▶ **WHAT YOU HAVE TO DO**
Pull every line with "Figure" from the material.

▶ **RECORDS SHOWN**
*** Block opens ***

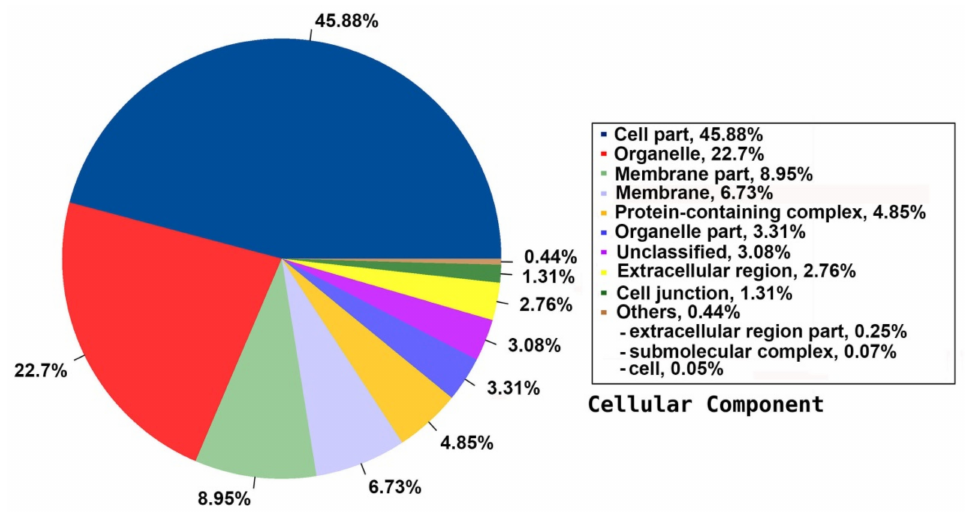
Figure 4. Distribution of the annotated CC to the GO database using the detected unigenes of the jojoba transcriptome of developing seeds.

*** Block closes ***
*** Block opens ***

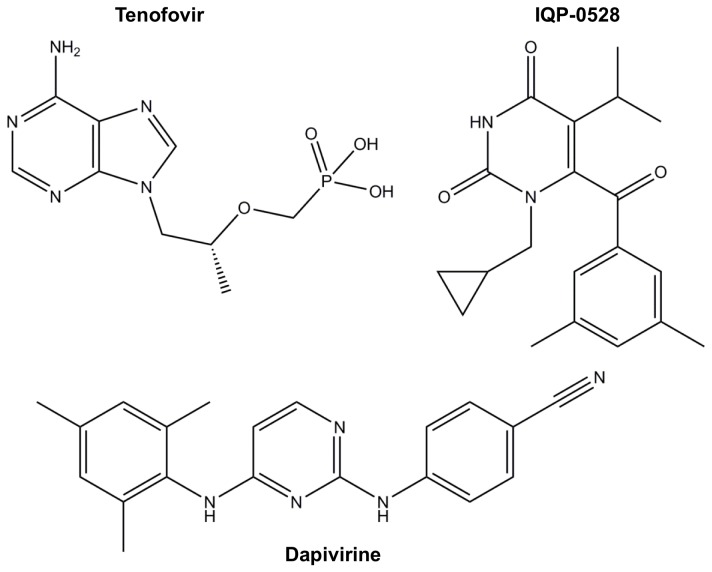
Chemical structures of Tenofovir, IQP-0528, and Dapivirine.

*** Block closes ***
*** Block opens ***

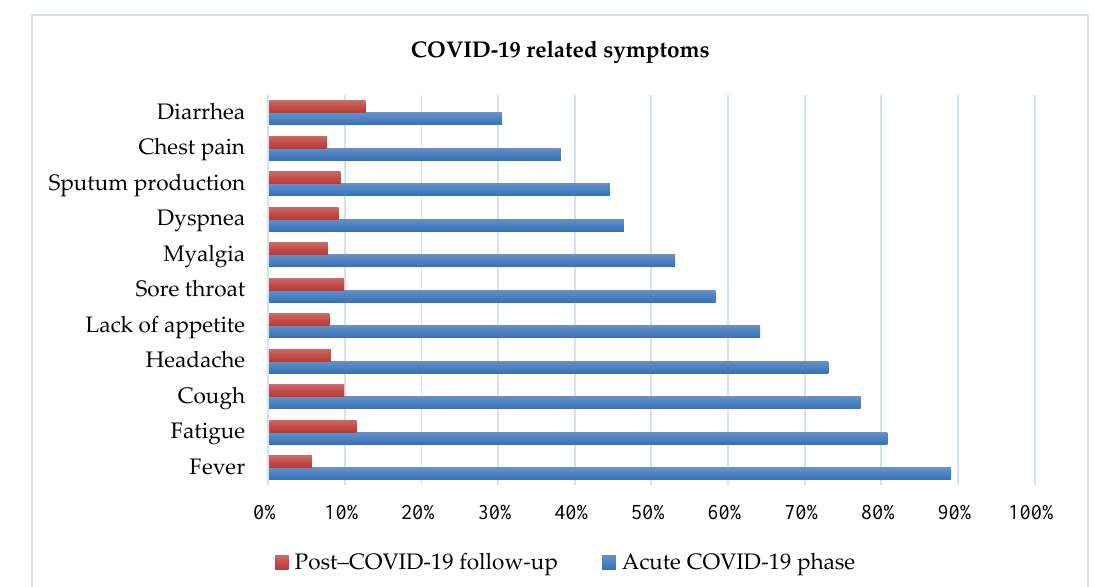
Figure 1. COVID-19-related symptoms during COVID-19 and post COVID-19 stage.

*** Block closes ***

▶ **ANSWER TO THIS TASK**
Figure 4. Distribution of the annotated CC to the GO database using the detected unigenes of the jojoba transcriptome of developing seeds.
Figure 1. COVID-19-related symptoms during COVID-19 and post COVID-19 stage.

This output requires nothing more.